Dimitris and the Chattanooga store owners headed to Congressman Chuck Fleischmann’s office to thank him once again for his support of the Cole-Bishop amendment, meanwhile the Knoxville vape store owners gained support from Congressman Duncan, which was an outstanding surprise! Overall the day was extremely productive and the outcomes of the six meetings were positive.

Knoxville owners with Congressman Duncan

Knoxville owners with Congressman Duncan

Personally, it was an unforgettable experience that not only reinforced my pride in the people I’m blessed with representing on a day to day basis, but also gave me powerful insight into the legislative process. It was fulfilling to read of the successes that other states had on the hill that day as well, including UTSFA and FSFA.

UTSFA with Congresswoman Mia Love

UTSFA with Congresswoman Mia Love

Florida Smoke Free Association

Florida Smoke Free Association

Even Greg Conley was spotted doing a presentation on the fly with the US Surgeon General! I’m relieved that somebody spotted Conley. Another trip, another missed opportunity to meet the man, although I managed to catch a mere glimpse of him on my way to the cab.

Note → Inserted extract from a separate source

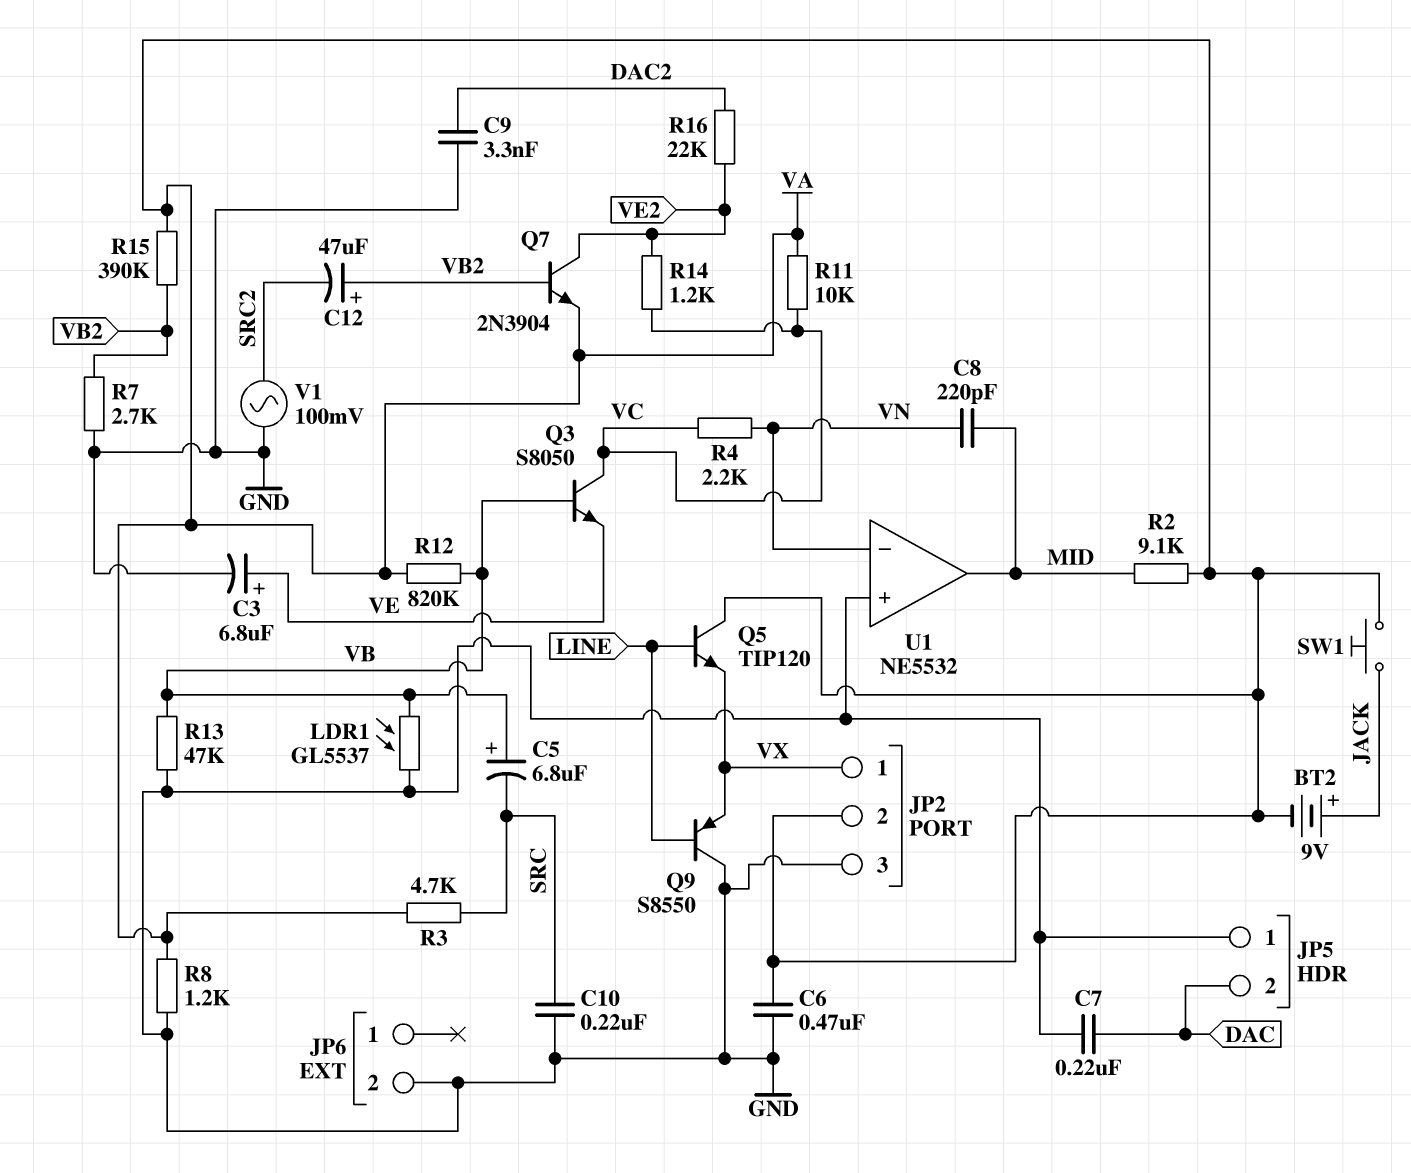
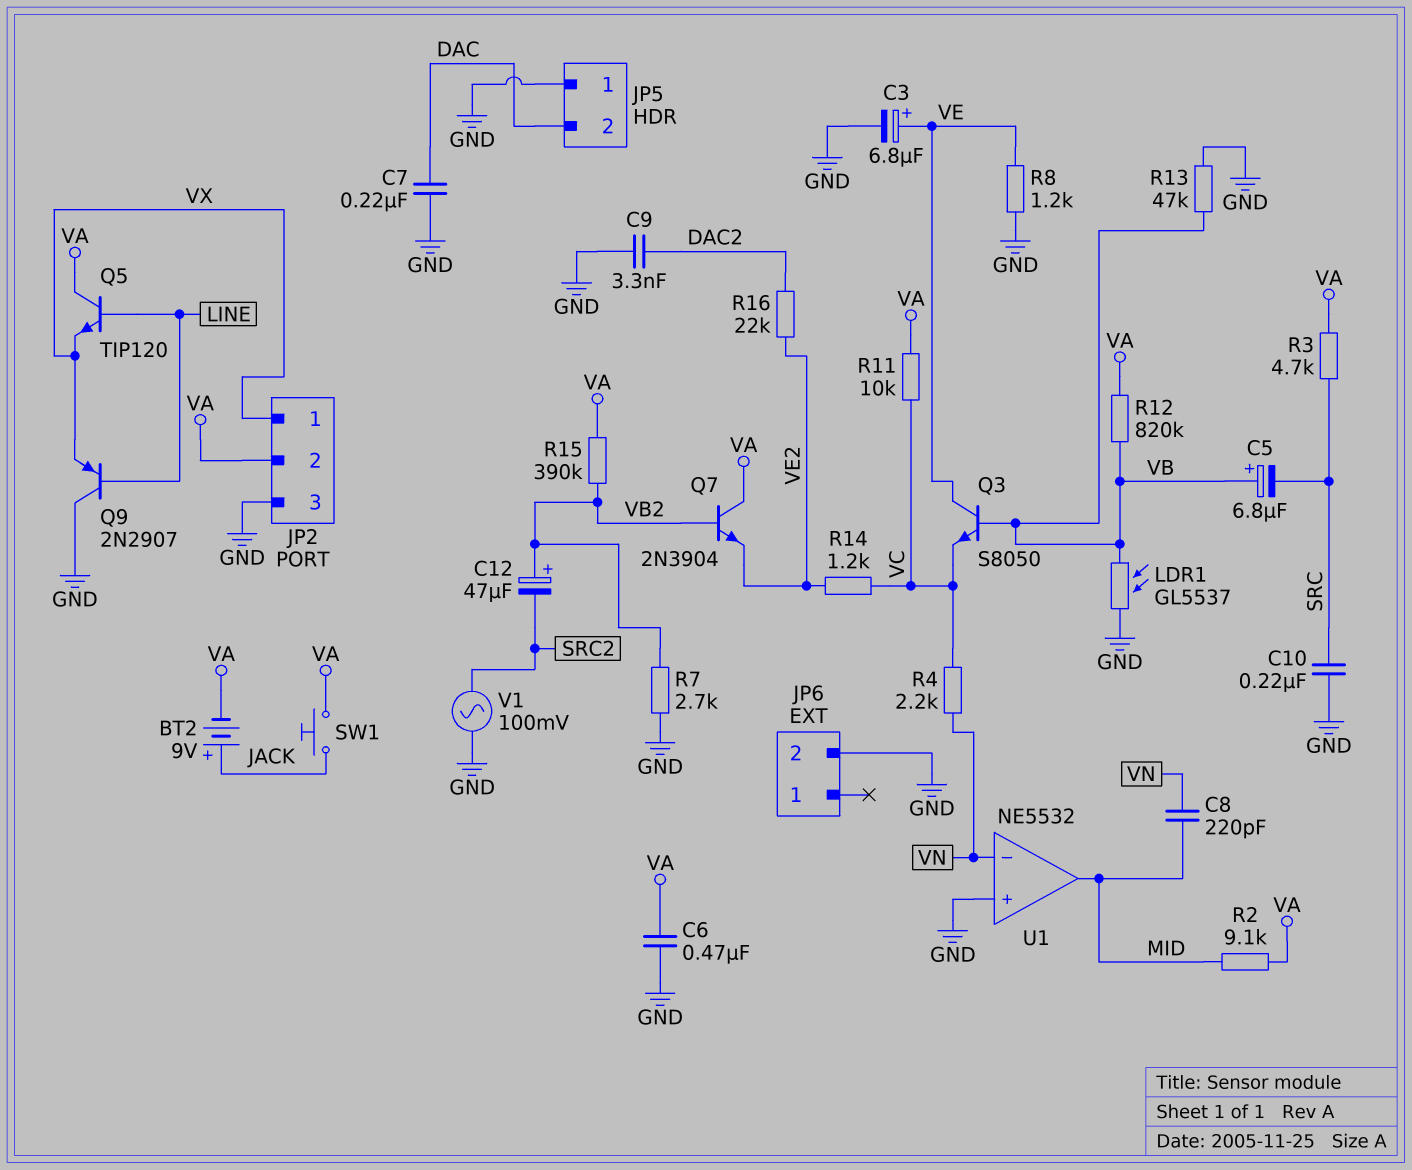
Q3: NPN S8050 (B VB, C VC, E VE) -> NPN S8050 (B VB, C VE, E VC)
Q7: NPN 2N3904 (B VB2, C VE2, E VA) -> NPN 2N3904 (B VB2, C VA, E VE2)
Q9: PNP S8550 (B LINE, C GND, E VX) -> PNP 2N2907 (B LINE, C GND, E VX)
R8: 1.2k (GND, VA) -> 1.2k (GND, VE)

Maybe next time.


Gregory Conley with US Surgeon General

With regulations coming into effect on August 8th, right now is a critical time to inform our representatives of the impact they will have on our industry and garner support from them. Please take a moment to thank those in favor of moving the predicate date and contact your local representative to let them know how important it is to you, your store, your quality of health, and the lives of current smokers who may not have the chance to benefit from innovative technology that is 95% safer than smoking. A huge thanks goes out to VTA for organizing such an important event.